Petition Require honey labels to reflect all countries of origin of the honey.
Currently the country of origin on labels can be replaced, if the honey originates from multiple countries, with ‘blend of EU/non-EU/EU and non-EU honeys’. We believe this is insufficient to allow consumers to make an informed choice. All countries where the honey originated should be listed.
To meet demand, around 90% of the honey we eat in the UK is imported. There is legitimate concern among UK beekeepers and honey producers about honey imports from countries where honey may be adulterated on an industrial scale. This can significantly impact the perceived value of honey in the consumer’s eye and result in unfair economic competition against UK producers. Labelling with full country of origin would enable consumers to choose honey from sources where adulteration is less likely.
This response was given on 31 January 2023
The Government takes food fraud seriously and is working to ensure honey meets our high standards. Country of origin labelling is not a suitable means for determining if a food is subject to fraud.
Read the response in full
The Government recognises the importance of high standards for all foods, including honey. All honey on sale in England, regardless of where it comes from, must comply with the Honey (England) Regulations 2015, with equivalent legislation applying across Scotland, Wales, and Northern Ireland. This legislation sets out detailed specifications of its composition, labelling, and quality criteria.
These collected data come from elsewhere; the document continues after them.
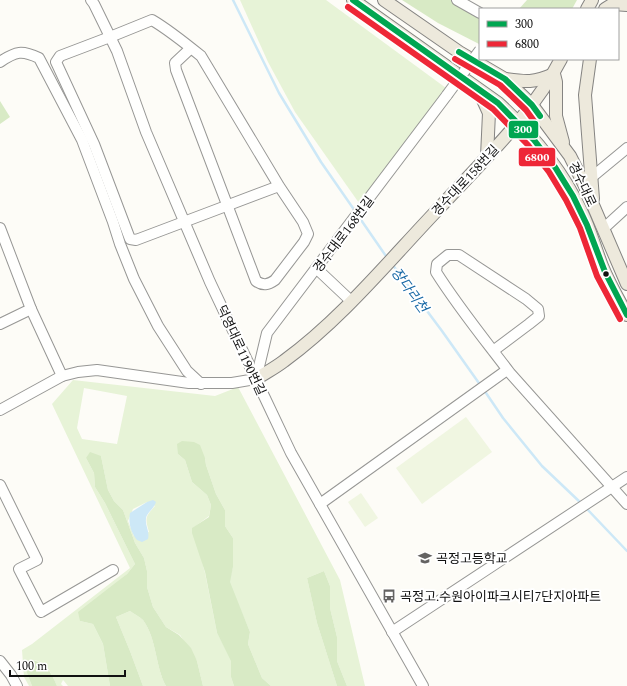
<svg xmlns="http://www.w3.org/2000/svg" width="627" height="686" font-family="Spectral,'Noto Sans KR',serif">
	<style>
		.green { fill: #e7f3d7; fill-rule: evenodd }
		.forest { fill: #d8eac5 }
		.pitch { fill: #f0f6e1 }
		.water { fill: #cde8f7 }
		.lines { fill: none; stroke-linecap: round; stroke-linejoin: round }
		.stream { stroke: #cde8f7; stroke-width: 2.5 }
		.minor-casing { stroke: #979795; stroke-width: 12 }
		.major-casing { stroke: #858482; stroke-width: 14 }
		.minor { stroke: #fffffe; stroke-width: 10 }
		.major { stroke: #ede9dc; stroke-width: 12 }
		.minor-bridge-casing { stroke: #979795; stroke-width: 12; stroke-linecap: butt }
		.minor-bridge { stroke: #fffffe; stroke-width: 10 }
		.bus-1-casing { stroke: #fff; stroke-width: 9 }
		.bus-2-casing { stroke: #fff; stroke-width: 9 }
		.bus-1 { stroke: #00a651; stroke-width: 6 }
		.bus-2 { stroke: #ee2737; stroke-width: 6 }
		.bus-dot { fill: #111; stroke: #fff; stroke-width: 1.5 }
		.labels { text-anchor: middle; stroke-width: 4; stroke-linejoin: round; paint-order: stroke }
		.street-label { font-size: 13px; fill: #111; stroke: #fff }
		.poi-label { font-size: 13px; fill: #111; stroke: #fff; text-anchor: start }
		.water-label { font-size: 14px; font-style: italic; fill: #1768a6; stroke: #fff }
		.line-badge { stroke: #fff; stroke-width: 1.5 }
		.badge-label { font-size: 11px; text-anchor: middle; font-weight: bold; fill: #fff }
	</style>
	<rect width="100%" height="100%" fill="#fdfcf7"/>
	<g class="green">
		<polygon points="240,0 326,0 446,88 359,203 295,112 268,62"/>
		<path d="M73,380L215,396L238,387L340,580L365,686H347L337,661V637L330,608V586L324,571L307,578L317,623L337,686H271L262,678L248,644L250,632L229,582L233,567V538L225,526V510L216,494L206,465L205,458L178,454L185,460L192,482L207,495L211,505L209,516L193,528L205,573L217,633L232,661L231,677L234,686H203L197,661L180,635L166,627L153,607L147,587V571L144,558L135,543L123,510L114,501L108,490L101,456L86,458L94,473L95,487L105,503L135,564L127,574L106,592L80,621L93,624L103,644L110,686H68L64,681L63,680L61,684L63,686H57C51,672 46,659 28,660L27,673L32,686H29L24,677L22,650L32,644L130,568L52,404ZM84,388L127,396L117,444L82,439L77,428ZM147,502L155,506C145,517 145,518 149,532L134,536L128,521L133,509Z"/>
		<path d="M130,611C134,614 140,617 143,620C157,639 155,666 166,686H143L130,651L116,617Z"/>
	</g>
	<g class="forest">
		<polygon points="402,0 451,0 480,18 480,43 479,44 438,23"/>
		<polygon points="527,0 577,0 572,9 519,9"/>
		<polygon points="0,101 10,117 0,124"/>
		<polygon points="182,441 194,442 200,445 205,458 206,465 216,494 225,510 225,526 233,538 233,567 230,582 250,632 248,644 262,678 271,686 234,686 231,677 231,661 217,633 205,572 192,533 192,528 209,517 211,505 207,495 192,482 185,460 178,454 177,444"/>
		<path d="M90,452L101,456L108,490L114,501L123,510L135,543L144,558L147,571V587L153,607L166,627L179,635L191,648L197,661L203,686H166C155,666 157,639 143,620C140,617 134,614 130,611L116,617L130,651L143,686H110L103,644L93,624L80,621L78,612L127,574L135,564L105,503L95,487L94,473L86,458Z"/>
		<polygon points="324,571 330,586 330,608 337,637 337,661 347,686 337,686 317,623 307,578"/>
		<path d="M28,660C45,660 51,672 57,686H32L27,673Z"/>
	</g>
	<g class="pitch">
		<polygon points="466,417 492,452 422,504 396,468"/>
		<polygon points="361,493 378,518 365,527 348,502"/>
	</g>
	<path class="water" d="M153,500L156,502C154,509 146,513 146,519C145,526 150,531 148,539L142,542L137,540C131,532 128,523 130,513L147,502Z"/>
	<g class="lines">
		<g class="stream">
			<polyline points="233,0 279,93 321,162 355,211"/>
			<polyline points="359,217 388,259"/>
			<polyline points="392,264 442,331 481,386"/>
			<polyline points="484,390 503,418 542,466 582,504"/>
			<polyline points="586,508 627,551"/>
		</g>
		<g class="minor-casing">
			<g id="minor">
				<polyline points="91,0 94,4 117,51 146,132 210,282 291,453 423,686"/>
				<polyline points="457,0 480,13"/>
				<path d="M191,48L175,63L176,70L256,281C263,286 268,285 275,280L304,242L308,234L303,222L279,186L201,56C185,43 169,30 152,20L110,37L60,56L56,62L94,144L130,239L136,240C184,222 231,204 279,186"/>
				<path d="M0,62C16,51 22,50 39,58L82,140L113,222L120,244L134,279L158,326L187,371L201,384"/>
				<polyline points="592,177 627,148"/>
				<polyline points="0,228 31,309 0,324"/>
				<polyline points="603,229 627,207"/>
				<polyline points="316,268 351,301"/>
				<polyline points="31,309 62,376"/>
				<path d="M493,351L529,324L539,316L538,309L526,299L459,255H448L437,264L436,272C458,307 485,340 510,373L627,504"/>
				<polyline points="0,410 62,376 78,372 97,370 189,383 232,383 256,379 267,333 447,95"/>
				<polyline points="0,485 37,560 19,569 41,612 113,570"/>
				<polyline points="320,504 507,370"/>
				<polyline points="392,632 627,477"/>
				<polyline points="0,661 11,675 17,686"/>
			</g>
		</g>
		<g class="major-casing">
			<g id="major">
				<path d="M353,0L498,103C532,134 562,170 581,211C590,229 595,248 602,266C609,283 618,299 627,315"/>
				<polyline points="384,0 459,52 505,79 532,105 570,156 584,184 627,284"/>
				<polyline points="587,9 592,0"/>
				<polyline points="605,9 613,4 627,5"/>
				<polyline points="590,59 585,95 593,199"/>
				<polyline points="554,74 556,82 556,116 563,142"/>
				<path d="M505,79C526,82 534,83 554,74"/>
				<polyline points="479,91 489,113 487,156"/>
				<path d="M256,379C265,373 275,368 284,361C343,318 392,257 443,204C485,158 532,115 561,59"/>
			</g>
		</g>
		<use href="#minor" class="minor"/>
		<use href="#major" class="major"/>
		<g class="minor-bridge-casing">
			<polyline id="minor-bridge" points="447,95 480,50"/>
		</g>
		<use href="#minor-bridge" class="minor-bridge"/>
		<g class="bus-1-casing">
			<g id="bus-1">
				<polyline points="353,0 498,103 534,140 555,167 573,196 587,225 605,272 627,315"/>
				<polyline points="459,52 505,79 532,105 540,116"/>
			</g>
		</g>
		<g class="bus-2-casing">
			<g id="bus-2">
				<polyline points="348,7 493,109 528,145 549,172 566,200 580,228 597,276 620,319"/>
				<polyline points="455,59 500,85 526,110 534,121"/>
			</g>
		</g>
		<use href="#bus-1" class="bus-1"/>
		<use href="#bus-2" class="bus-2"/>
	</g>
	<defs>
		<g id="school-bare" transform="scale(1.08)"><path d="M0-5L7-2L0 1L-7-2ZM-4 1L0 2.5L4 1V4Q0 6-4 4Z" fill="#646362" stroke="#fff" stroke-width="2.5" paint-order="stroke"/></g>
		<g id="bus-bare" transform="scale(1.08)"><path d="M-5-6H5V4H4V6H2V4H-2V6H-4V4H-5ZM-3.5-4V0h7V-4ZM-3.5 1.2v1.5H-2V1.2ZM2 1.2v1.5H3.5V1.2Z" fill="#646362" stroke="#fff" stroke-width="2.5" paint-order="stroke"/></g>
	</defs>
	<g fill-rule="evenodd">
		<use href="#school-bare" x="425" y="558"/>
		<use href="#bus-bare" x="389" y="596"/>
	</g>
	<circle class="bus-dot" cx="606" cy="274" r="3.5"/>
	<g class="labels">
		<g class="street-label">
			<text transform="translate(465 180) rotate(-47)" y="5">경수대로158번길</text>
			<text transform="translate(583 184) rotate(65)" y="5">경수대로</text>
			<text transform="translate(343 234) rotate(-53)" y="5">경수대로168번길</text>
			<text transform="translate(242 350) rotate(65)" y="5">덕영대로1190번길</text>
		</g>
		<g class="poi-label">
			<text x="436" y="563">곡정고등학교</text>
			<text x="400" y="601">곡정고.수원아이파크시티7단지아파트</text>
		</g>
		<g class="water-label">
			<text transform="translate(410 290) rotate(54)" y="5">장다리천</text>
		</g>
	</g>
	<g class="line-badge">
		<rect x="508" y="120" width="31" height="19" rx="4" fill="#00a651"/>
		<rect x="518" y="147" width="38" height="20" rx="4" fill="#ee2737"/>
	</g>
	<g class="badge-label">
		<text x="523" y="133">300</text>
		<text x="537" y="161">6800</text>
	</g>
	<rect x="479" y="8" width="140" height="52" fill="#ffffff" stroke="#a0a0a0"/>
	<rect x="487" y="21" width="20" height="6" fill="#00a651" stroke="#a0a0a0"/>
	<text x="515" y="28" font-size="12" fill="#111111">300</text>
	<rect x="487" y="41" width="20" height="6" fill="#ee2737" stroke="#a0a0a0"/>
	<text x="515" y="48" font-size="12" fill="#111111">6800</text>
	<path d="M10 670v6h115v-6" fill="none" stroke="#111111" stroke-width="2"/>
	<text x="16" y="670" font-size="12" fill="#111111" stroke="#ffffff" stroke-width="3" paint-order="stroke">100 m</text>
</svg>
The UK has a thriving and diverse honey market which provides consumers with access to a variety of products, including domestically produced, imported, single origin and blended honey. Demand for honey has grown steadily and consumers are able to enjoy many different types of honeys, to suit different requirements at a wide range of price points.
The general requirement in regulation 17 of the Honey (England) Regulations 2015 is that honey cannot be sold in England unless the country of origin where the honey has been harvested is indicated on the label. However, for reasons of practicality special provisions apply to ‘blended’ honeys comprising honeys from more than one country where honey producers can opt for an alternative expression of origin indicating that a honey is a blend from more than one country. We allow blended honeys the option not to list each of the countries from where the honey is sourced to make the blend for reasons of practicality and cost. The mix of different honeys in blended honeys may change frequently throughout the year, depending on availability, price, and seasonality of the various types of honey and the specific countries from where the honey is sourced could therefore change. Requiring producers to constantly update their labels to keep pace with these changes would be highly burdensome, increasing the cost of production and potentially the price to consumers. Consumers consider many factors when purchasing honey including taste, culinary requirement, and cost in addition to origin.
The optional provisions that apply to the labelling of ‘blended’ honey by no means allow for, enable, or encourage food fraud. The provision of origin labelling, whether denoting specific countries, or denoting a blend from multiple countries, is to provide the consumer with information on the provenance of the product. It is not a suitable means for providing consumers information to determine whether a food has been adulterated. Enforcement authorities take actions to determine the authenticity of a food on a case-by-case basis using objective evidence. The provenance of that food is not relevant in determining its authenticity.
Regardless of its origin, honey fraud is taken very seriously, and we work closely with enforcement authorities Food Standards Agency’s (FSA) National Food Crime Unit, Food Standards Scotland’s (FSS) Food Crime and Incidence Unit, industry, and others on investigating any fraud issues raised, to ensure honey sold in the UK is not subject to adulteration, meets our high standards and maintains a level playing field between honey producers.
The Government disputes assertions that honey imports to the UK are being adulterated on an industrial scale. Allegations in the media that a small number of specific blended honeys sold in the UK were fraudulent have been fully investigated by the relevant Local Authorities and concluded that there was insufficient evidence to indicate fraud or non-compliance. We are confident the honey regulations and enforcement of those regulations are fit for purpose but acknowledge honey is a complex natural product and analysis to determine if honey has been adulterated can often be challenging. That is why Defra has a programme of research dedicated to honey authenticity where it is actively working with the FSA, FSS, and Government Chemist to provide further clarity to those carrying out monitoring and enforcement checks of honey, to protect consumers and legitimate businesses. This programme focuses on dissemination and knowledge transfer, supporting work on analytical testing methods, ensuring method fitness for purpose and standardising approaches.
The Government keeps all its laws under review and the regulations on honey are due to be reviewed as part of the commitment to carry out a second post implementation review of the Regulations by 2025. Due consideration will be given to the points made as part of this petition and in the ministerial correspondences we have received. Due consideration will also be given to the decisions taken on the labelling of honey by our international partners.